Thing Three: Wall Street Hopes Romney Will Let It Get Bigger Raises: You've probably heard by now that Wall Street has been investing heavily in trying to get Mitt Romney elected. It may or may not shock you, then, to find out that Wall Street overwhelmingly thinks Romney will be better for Wall Street pay than Obama in a second term, the Huffington Post notes, citing a recent survey by eFinancialCareers. Funny thing is, Wall Street pay has risen under Obama to its highest levels since before the crisis, so it continues to be difficult to understand why Wall Street gripes about him so much, aside from his occasionally calling them mean things, like "fat cats."

Thing Four: Defenestration At Morgan Stanley: Morgan Stanley, also known as the Jan Brady to Goldman Sachs's Marcia, took some steps to be a little less Jan-like yesterday, shoving the co-head of its sales and trading business, 30-year Morgan Stanley veteran Paul Taubman, out the window. That leaves Colm Kelleher alone in charge of the unit and ends years of infighting, DealBook observes. Profits ahoy, I guess!

Thing Five: Netflix Poisons Self To Save Self: Netflix, the struggling online video-rental company, swallowed a "poison pill" yesterday in order to make it harder for famous investor Carl Icahn to buy more of it. Icahn on Halloween announced he'd taken a 10 percent stake in the company and was looking to maybe buy more and flip it to a sucker, er, other investor. Netflix shares soared on the news. Netflix management, naturally, absolutely hates that and took the poison pill to dilute its shares and make it harder for Icahn to buy more.
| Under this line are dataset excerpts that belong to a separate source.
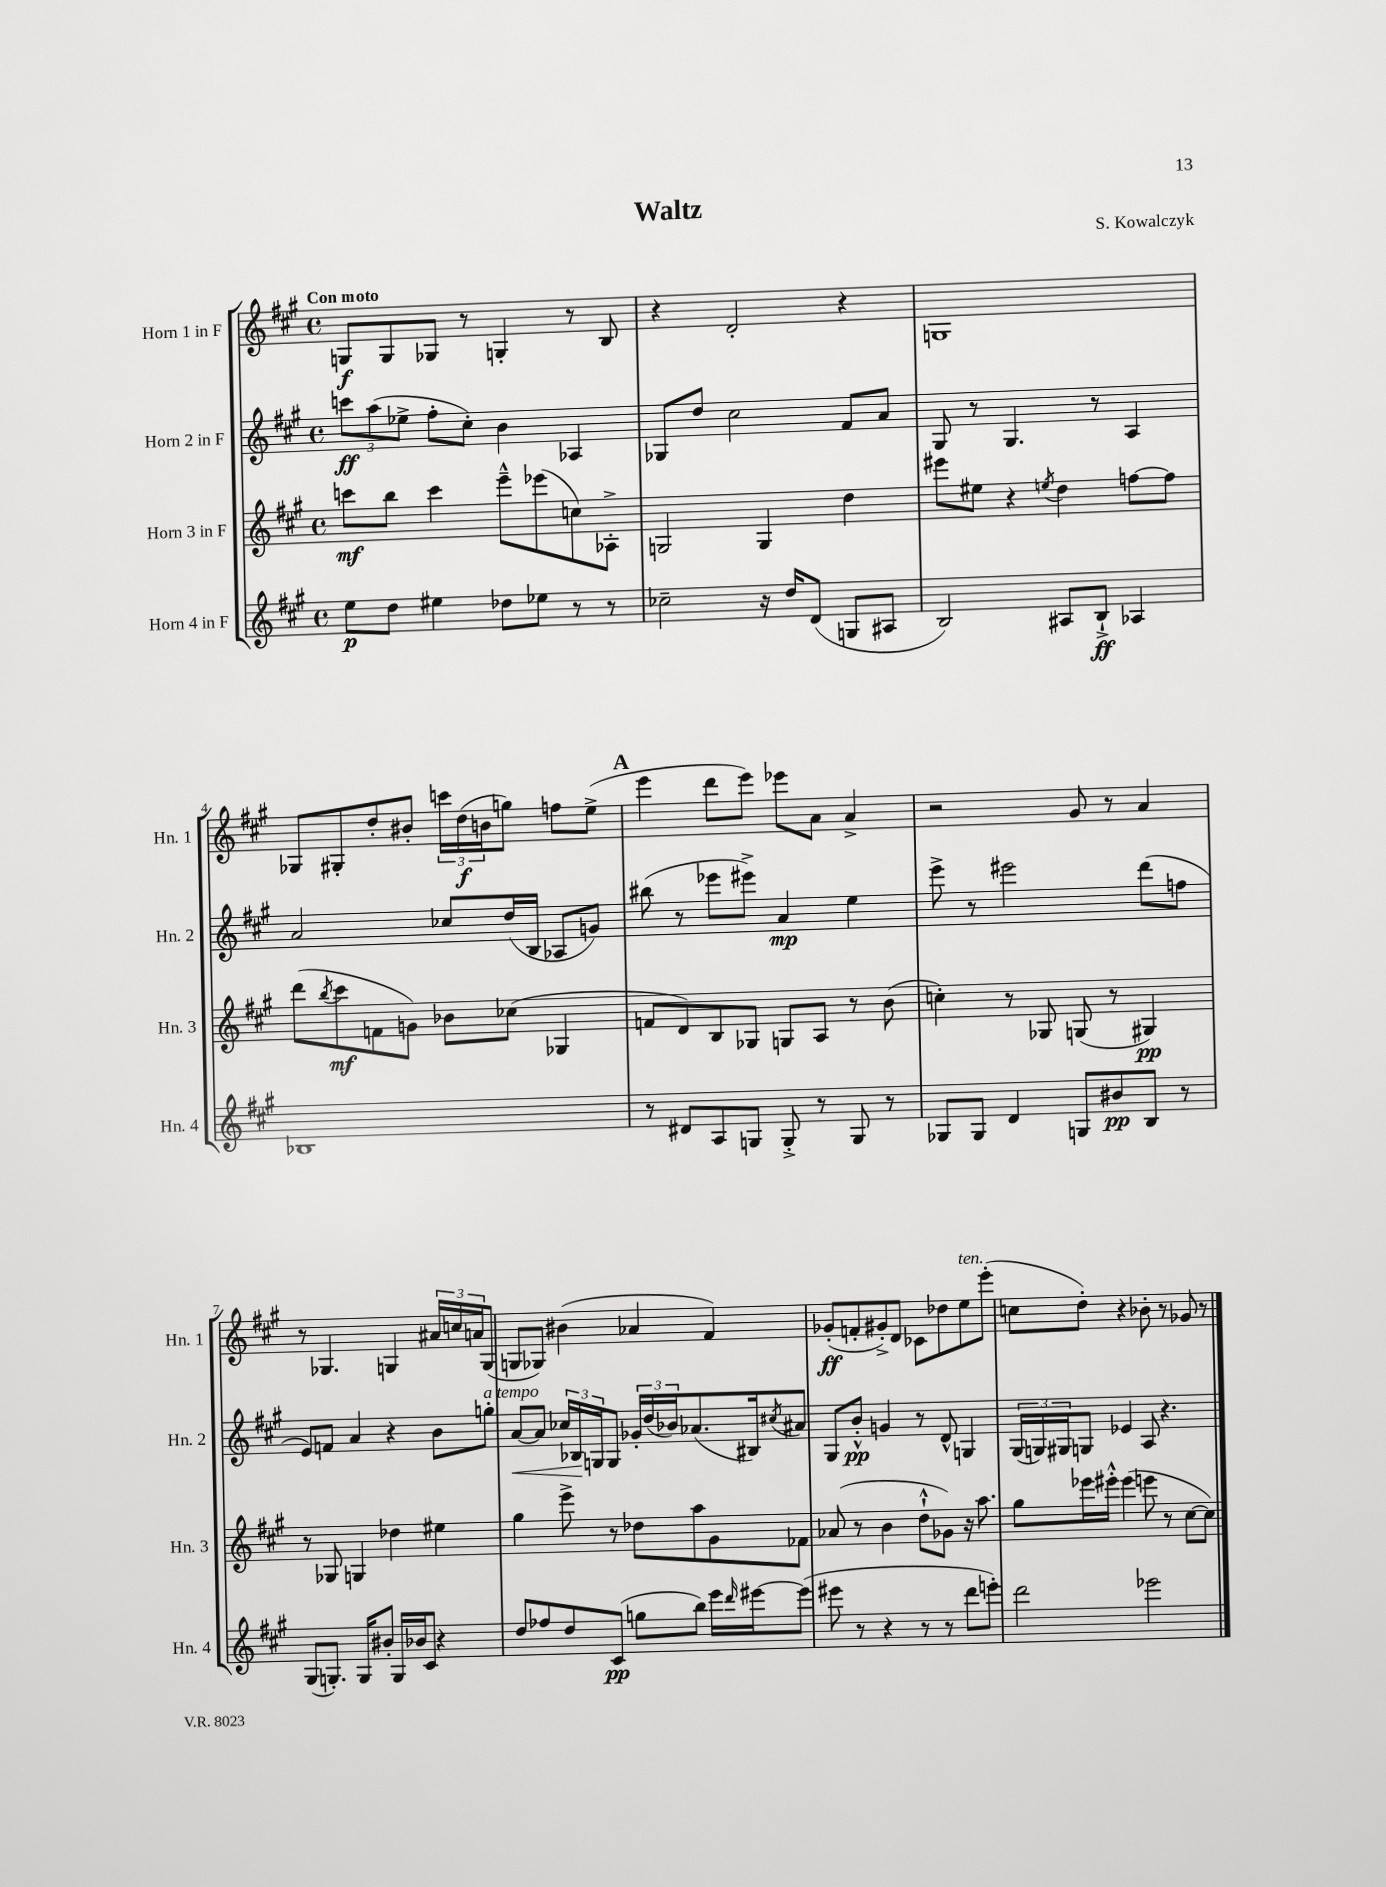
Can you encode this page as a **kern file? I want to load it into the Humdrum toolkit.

**kern	**kern	**kern	**kern
*staff4	*staff3	*staff2	*staff1
*clefG2	*clefG2	*clefG2	*clefG2
*k[f#c#g#]	*k[f#c#g#]	*k[f#c#g#]	*k[f#c#g#]
*M4/4	*M4/4	*M4/4	*M4/4
*met(c)	*met(c)	*met(c)	*met(c)
8ee	8ccc	12ccc	8G
.	.	(12aa	.
8dd	8bb	.	8G
.	.	12ee-^	.
4ee#	4ccc	8ff#'	8G-
.	.	8cc#')	8r
8dd-	8eee~^^	4b	4G'
8ee-	(8eee-	.	.
8r	8cc)	4A-	8r
8r	8A-'^	.	8B
=	=	=	=
2cc-~	2G	8G-	4r
.	.	8dd	.
.	.	2cc#	2d'
16r	4G	.	.
16dd	.	.	.
(8d	.	.	.
8G	4dd	8f#	4r
8A#	.	8a	.
=	=	=	=
2B)	8eee#	8G#	1G
.	8ee#	8r	.
.	4r	4.G#	.
.	8qee	.	.
8A#	4dd	.	.
8B`^	.	8r	.
4A-	[8ff	4A	.
.	8ff]	.	.
=	=	=	=
1B-	(8ddd	2a	8G-
.	8qbb	.	.
.	8ccc#	.	8G#'
.	8f	.	8dd'
.	8g)	.	8b#'
.	8b-	8cc-	24ccc
.	.	.	(24dd
.	.	.	24b
.	(8cc-	(16dd	8gg)
.	.	16B	.
.	4G-	8A-	8ff
.	.	8g)	(8ee^
=	=	=	=
8r	8f	(8bb#	4eee
8d#	8d)	8r	.
8A	8B	8eee-	8ddd
8G	8G-	8eee#^)	8eee)
8G'^	8G	4a	8eee-
8r	8A	.	8a
8G	8r	4ee	4a^
8r	(8b	.	.
=	=	=	=
8G-	4cc')	8eee^	2r
8G-	.	8r	.
4d	8r	2eee#	.
.	8G-	.	.
8G	(8G	.	8g#
8b#	8r	.	8r
8B	4G#)	(8ddd	4a
8r	.	8ff	.
=	=	=	=
(8G#	8r	8e)	8r
8.G')	8G-	8f	4.G-
.	4G	4a	.
16G	.	.	.
8b#'	.	.	.
16G	4dd-	4r	4G
16b-	.	.	.
8c#	.	.	.
4r	4ee#	8b	24a#
.	.	.	24cc
.	.	.	24a
.	.	8gg'	(8G
=	=	=	=
8dd	4gg#	[8a	8G
8ff-	.	8a]	8G-)
8dd	8eee^	24cc-	(4b#
.	.	24B-	.
.	.	24G	.
(8c#	8r	8G	.
8gg	8dd-	24g-'	4a-
.	.	(24dd	.
.	.	24b-)	.
8bb)	8aa	(8.a-	.
16eee	8g#	.	4f#)
16qqddd	.	.	.
[16eee#	.	16B#)	.
.	.	8qcc#	.
(8eee#]	8f-	8a#	.
=	=	=	=
8eee#	(8a-	8G#	(8g-'
8r	8r	8b'^^	8f'
4r	4b	4g	8g#'^)
.	.	.	8d
8r	8dd`^^	8r	8c-
8r	8g-)	8d^^	8dd-
8ddd	16r	4G	8ee
.	8.aa	.	.
8eee')	.	.	(8eee'
=	=	=	=
2ddd	8gg#	(24G#	8cc
.	.	24G)	.
.	.	24G#	.
.	16eee-	8G	8dd')
.	16eee#'^^	.	.
.	(4eee#	4e-	4r
2eee-	8eee	8A	8b-'
.	8r	4.r	8r
.	[8cc#	.	8g-
.	8cc#])	.	8r
==	==	==	==
*-	*-	*-	*-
Thing Six: Young People Expect To Work Until Death: Once upon a time, workers in this nation could reasonably hope to stop working at the age of 65 or so and spend the rest of their years fishing and collecting pension checks. Now that seems like an insane pipe dream. The young workers of today fully expect to work until they drop dead at their desks/cash registers/deep-fryers, the Washington Post writes. And not without reason.

Thing Seven: Greece On Low Boil: If it's November, that must mean it's time for another life-or-death vote in Greek parliament, to decide whether we will spend Thanksgiving feasting on turkey or rat carcasses. OK, maybe it's not that extreme. But there is an important vote coming up, tomorrow, about how much more austerity Greece can stand in order to get more bailout money. The Greeks themselves are voting with their feet, starting a 48-hour general strike today.
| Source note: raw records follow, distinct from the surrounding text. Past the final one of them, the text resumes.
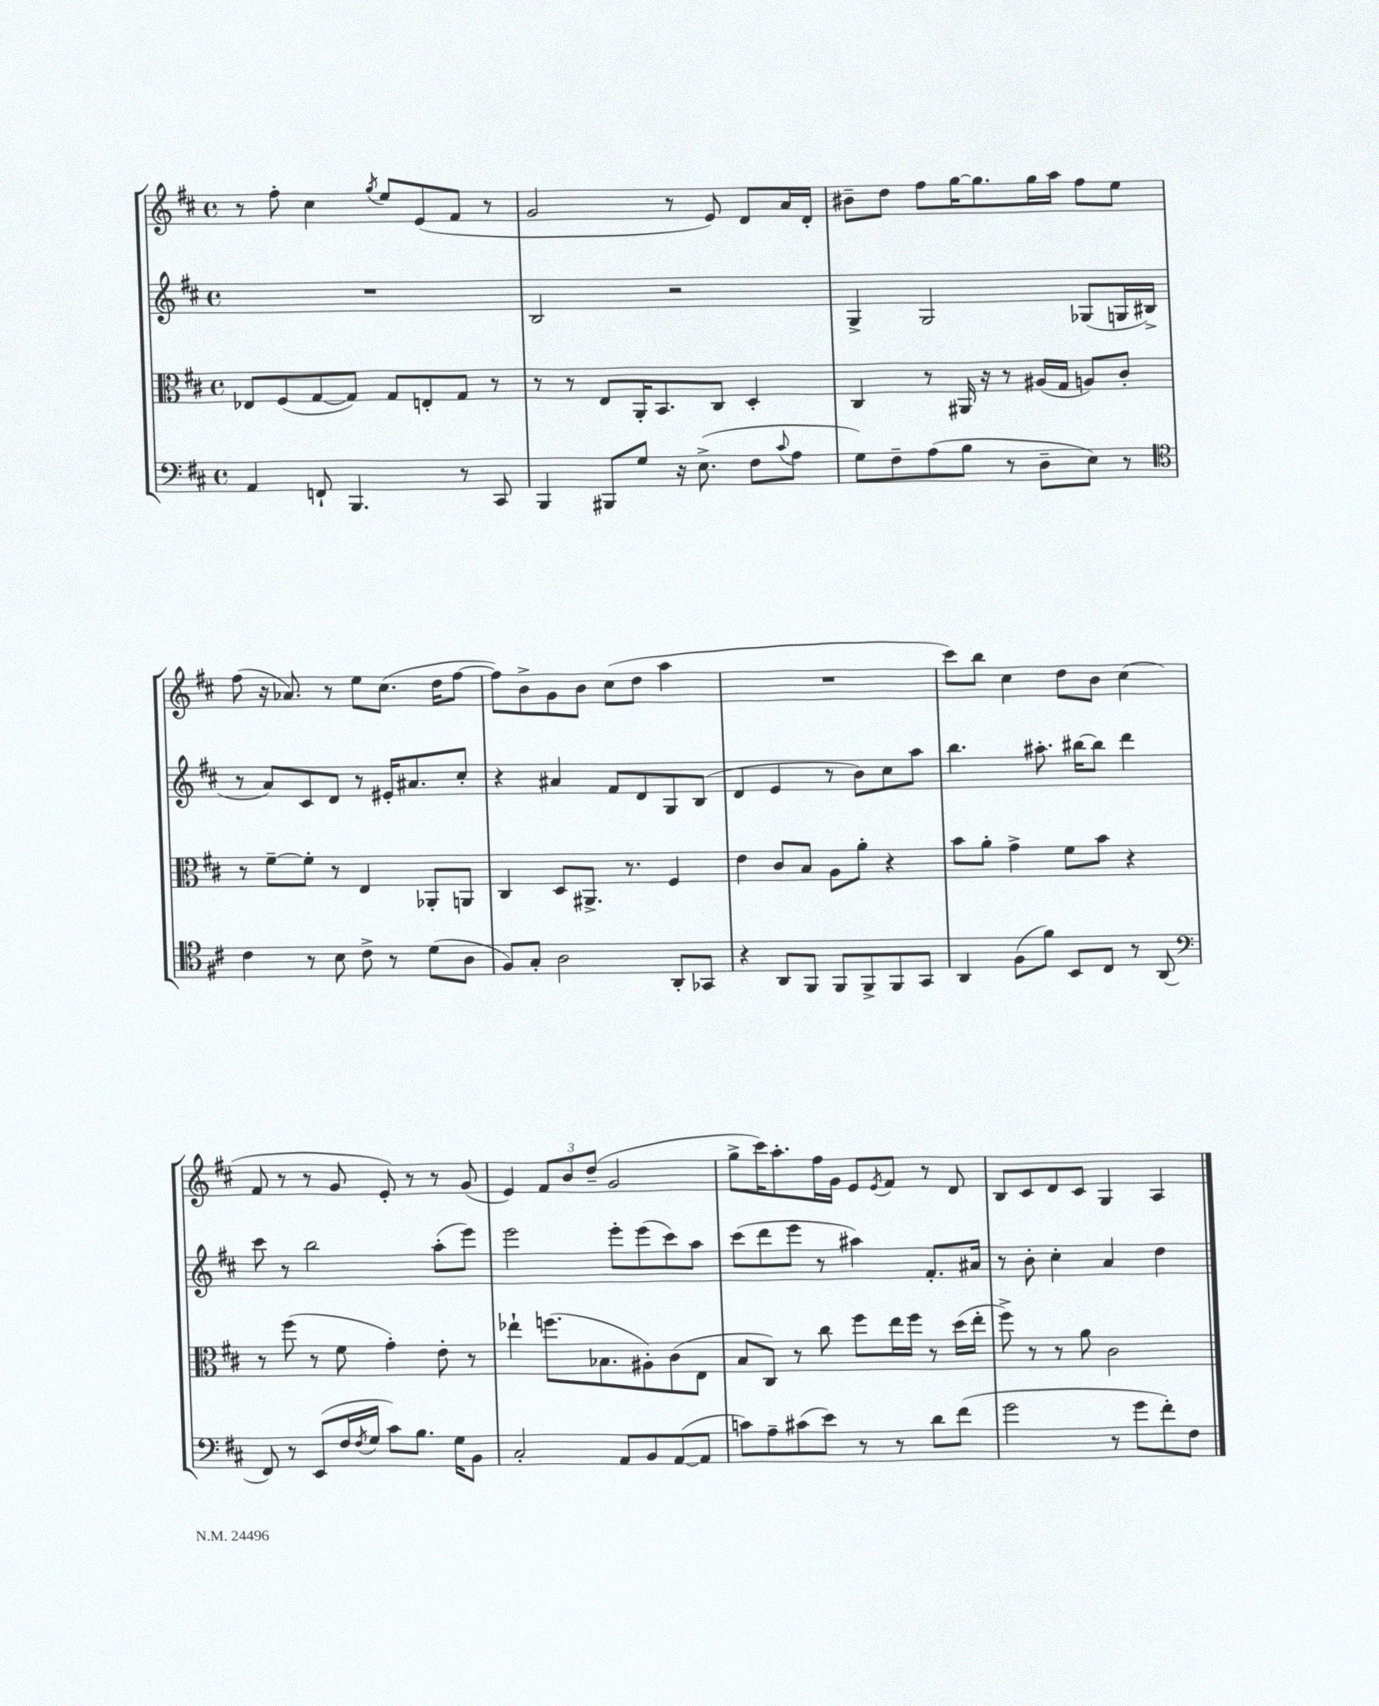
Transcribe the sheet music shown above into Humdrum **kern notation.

**kern	**kern	**kern	**kern
*part4	*part3	*part2	*part1
*staff4	*staff3	*staff2	*staff1
*clefF4	*clefC3	*clefG2	*clefG2
*k[f#c#]	*k[f#c#]	*k[f#c#]	*k[f#c#]
*M4/4	*M4/4	*M4/4	*M4/4
*met(c)	*met(c)	*met(c)	*met(c)
=1	=1	=1	=1
4AA/	8E-X/L	1r	8r
.	(8F#/	.	8ff#'\
8FFn`/	[8G/	.	4cc#\
4.BBB/	8G/J])	.	.
.	.	.	8qgg/
.	8G/L	.	8ee/L
.	8En'/	.	(8e/
8r	8G/J	.	8f#/J
8CC#/	8r	.	8r
=2	=2	=2	=2
4BBB/	8r	2B/	2g/
.	8r	.	.
8BBB#X/L	8E/L	.	.
8G/J	16AA'/K	.	.
.	8.BB/	.	.
16r	.	2r	8r
(8.E^\	.	.	.
.	8C#/J	.	8e/)
8F#\L	4D'/	.	8d/L
8qqc#/	.	.	.
8A\J	.	.	16a/L
.	.	.	16d'/JJ
=3	=3	=3	=3
8G\L)	4C#/	4G^/	8b#X~\L
8F#~\	.	.	8dd\J
(8A\	8r	2G/	8ff#\L
8B\J	16AA#X/	.	[16gg\K
.	16r	.	8.gg\]
8r	8r	.	.
8D~\L	(16A#X/LL	.	16gg\L
.	16G/JJ	.	16aa\JJ
8E\J)	8An/L)	(8G-X/L	8ff#\L
8r	8c#'/J	16Gn/L	8ee\J
.	.	16B#X^/JJ	.
!!LO:LB:g=z
=4	=4	=4	=4
*clefC4	*	*	*
4c#\	8r	8r	(8ff#\
.	[8f#~\L	8a/L)	16r
.	.	.	8.a-X/)
8r	8f#'\J]	8c#/	.
8B\	8r	8d/J	8r
8c#^\	4E/	8r	8ee\L
8r	.	16e#X'/KL	(8.cc#\J
.	.	8.a#X/	.
(8d\L	8AA-X'/L	.	.
.	.	.	16dd\KL
8A\J	8AAn/J	8cc#'/J	[8ff#\J
=5	=5	=5	=5
8F#/L)	4C#/	4r	8ff#\L])
8G'/J	.	.	8b^\
2A\	8D/L	4a#X/	8g\
.	8.AA#X^/J	.	8b\J
.	.	8f#/L	(8cc#\L
.	8.r	.	.
.	.	8d/	8dd\J
8AA'/L	4F#/	8G/	4aa\
8GG-X/J	.	(8B/J	.
=6	=6	=6	=6
4r	4e\	4d/	1r
8AA/L	8c#/L	4e/	.
8FF#/J	8B/J	.	.
8FF#/L	8A\L	8r	.
8FF#^/	8a'\J	8b\L)	.
8FF#/	4r	8cc#\	.
8GG/J	.	8aa\J	.
=7	=7	=7	=7
4AA/	8b\L	4.bb\	8ccc#\L)
.	8a'\J	.	8bb\J
(8F#\L	4g^\	.	4cc#\
8f#\J)	.	8.aa#X'\	.
8BB/L	8f#\L	.	8dd\L
.	.	[16bb#X\KL	.
8C#/J	8b\J	8bb#\J]	8b\J
8r	4r	4ddd\	(4cc#\
(8AA/	.	.	.
!!LO:LB:g=z
=8	=8	=8	=8
*clefF4	*	*	*
8FF#/)	8r	8ccc#\	8f#/
8r	(8ff#\	8r	8r
(8EE/L	8r	2bb\	8r
16F#/L	8f#\	.	8g/
8qF#/	.	.	.
16G/JJ	.	.	.
8c#\L)	4g'\)	.	8e'/)
8.B\J	.	.	8r
.	8e'\	(8aa'\L	8r
16G\KL	.	.	.
8BB\J	8r	8eee\J)	(8g/
=9	=9	=9	=9
2C#'/	4ee-X`\	2eee\	4e/)
.	(8.ffn\L	.	12f#/L
.	.	.	12b/
.	.	.	(12dd~/J
.	8.B-X\	.	.
8AA/L	.	8eee'\L	2g/
8BB/	8A#X'\)	(8eee\	.
([8AA/	(8c#\	8ccc#\)	.
8AA/J]	8E\J	8aa\J	.
=10	=10	=10	=10
8cn\L)	8B/L	(8ccc#\L	8gg^\L
8A~\	8C#/J)	8ddd\	16ccc#\K)
.	.	.	8.aa'\
(8c#X\	8r	8eee\J	.
8e\J)	8cc#\	8r	16ff#\L
.	.	.	16g\JJ
8r	8ff#\L	4aa#X\)	8e/L
.	.	.	8qe/
8r	16ee\L	.	8f#/J
.	16ff#\JJ	.	.
8d\L	8r	8.f#'/L	8r
(8f#\J	(16dd\LL	.	8d/
.	16ee'\JJ	16a#X/Jk	.
=11	=11	=11	=11
2g\	8ff#^\)	8r	8B/L
.	8r	8b'\	8c#/
.	8r	4cc#'\	8d/
.	8a\	.	8c#/J
8r	2c#\	4a/	4G/
8g\L	.	.	.
8f#'\)	.	4dd\	4A/
8F#\J	.	.	.
==	==	==	==
*-	*-	*-	*-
Thing Seven And One Half: Obama Gets A Split Decision In Hokey Voting Tradition: In what has for some reason become an election-day tradition in the U.S., the New Hampshire hamlets Dixville Notch and Hart's Location -- who named that town anyway? -- were the first Americans to cast their ballots for president just after midnight this morning. Dixville Notch was a tie, The Huffington Post's Jason Linkins writes, with 5 votes for Obama and 5 for Romney, compared with a 15-6 outcome for Obama in 2008. Why the low turnout, Dixville Notch? But Obama carried Hart's Location by 23-9, outperforming his 17-10 win in 2008. Go figure!